Live Review

Daughter, St. John at Hackney, London

19th November 2015

St. John’s grand arches feel purpose-built for Daughter.

Daughter’s twinkling melancholy could be pinned as a victim of its own success at times. For every bigger stage or festival hopped aboard, the intimacy and intricacy of their sound suffered among its increasingly massive platform and the swelling of chatty crowds.

Tonight, though, they’re crystalline. St John’s grand arches feel purpose-built for Daughter, and it’s a heroes’ welcome that greets their arrival, before a total and respectful silence envelops the audience. Over the other side of the barrier it’s equally quiet, Elena Tonra as begrudging a figurehead as ever, incomprehensibly mumbling (presumably) messages of thanks between tracks.

Leaning heavily on material from debut ‘If You Leave’, it’s a set that’s defined by that record’s softly swelling waves of sound. While ‘Human’’s slightly rougher edges allow it to break through the smog, ‘Winter’ and ‘Amsterdam’ end up slightly lost amongst the cavernous hall, their whisper-quiet atmospherics passing like smoke between fingers.

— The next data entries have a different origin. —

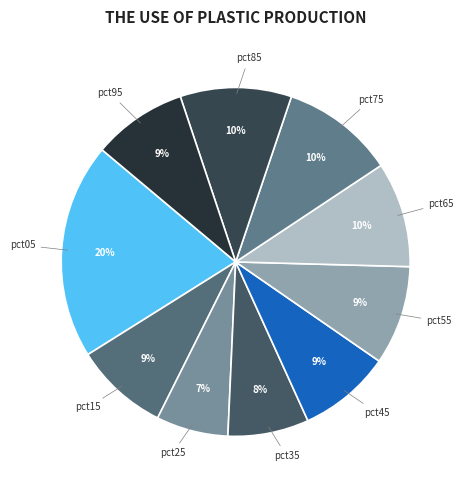

Count the number of slices in the pie.

10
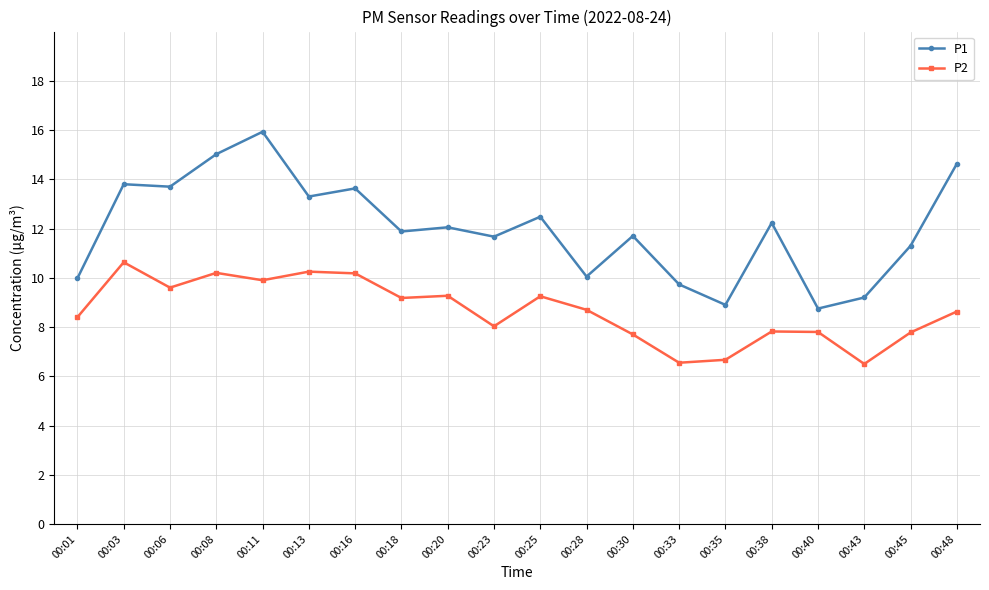

What is the sum of all P1 values?

239.9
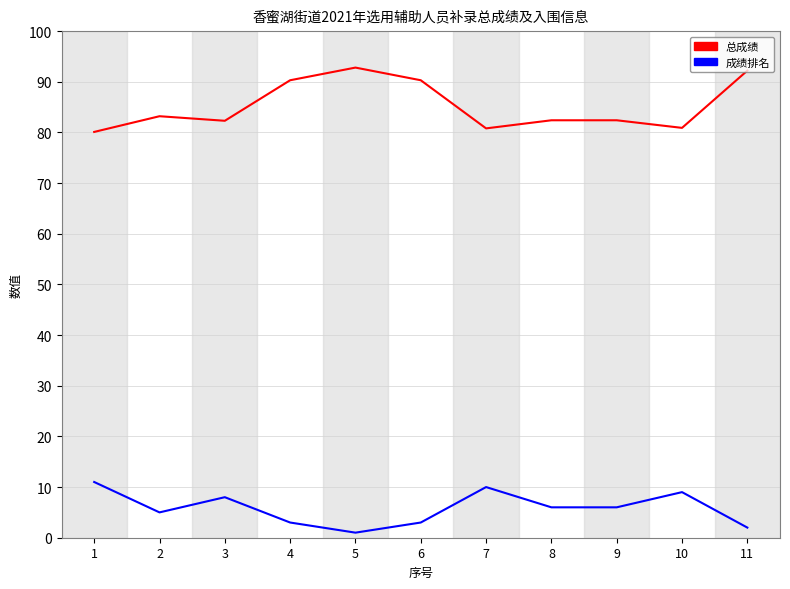

What is the maximum value for 总成绩?

92.8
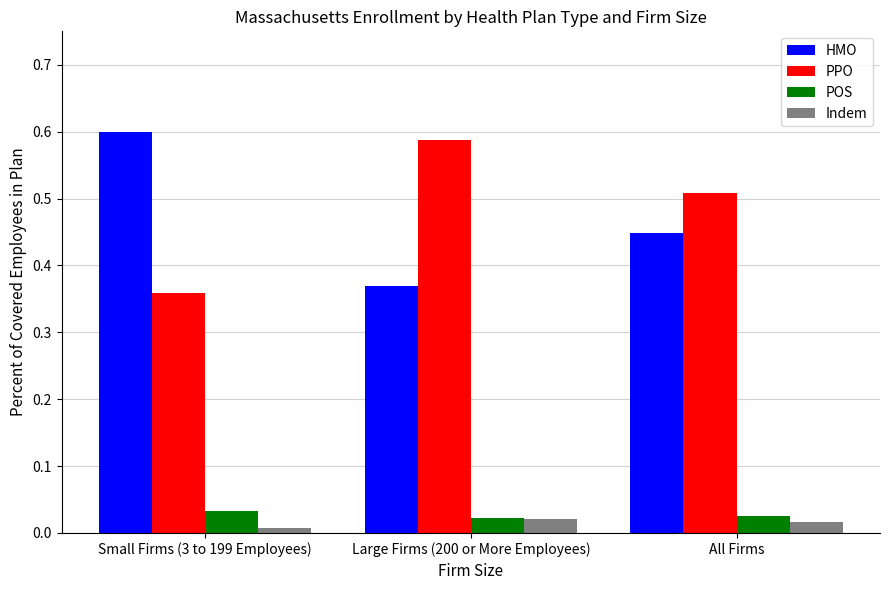

What are all the series names shown in the legend?

HMO, PPO, POS, Indem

Lead track from new album ‘Not To Disappear’, ‘Doing The Right Thing’, gets an enraptured response, cheers greeting it at the gates. As they unroll new song after new song, it’s those which prove to be their masterclass. ‘How’’s rolling drum work adds pace, while ‘New Ways’ drags that washing Daughter crescendo into new, more adventurous corners. Latest single ‘Numbers’ is a peak, Tonra’s snarling declaration that “you better make me better” adding a much needed sharp edge to proceedings.

Despite their best intentions, there are times that Daughter do disappear tonight, enveloped by their own soft sway. ‘Not To Disappear’, though, is a step up like few others, and as it punctuates points of the evening, the diversity it brings to Daughter’s sound marks them out as a band finally settling into the bigger slots they’ve glided into.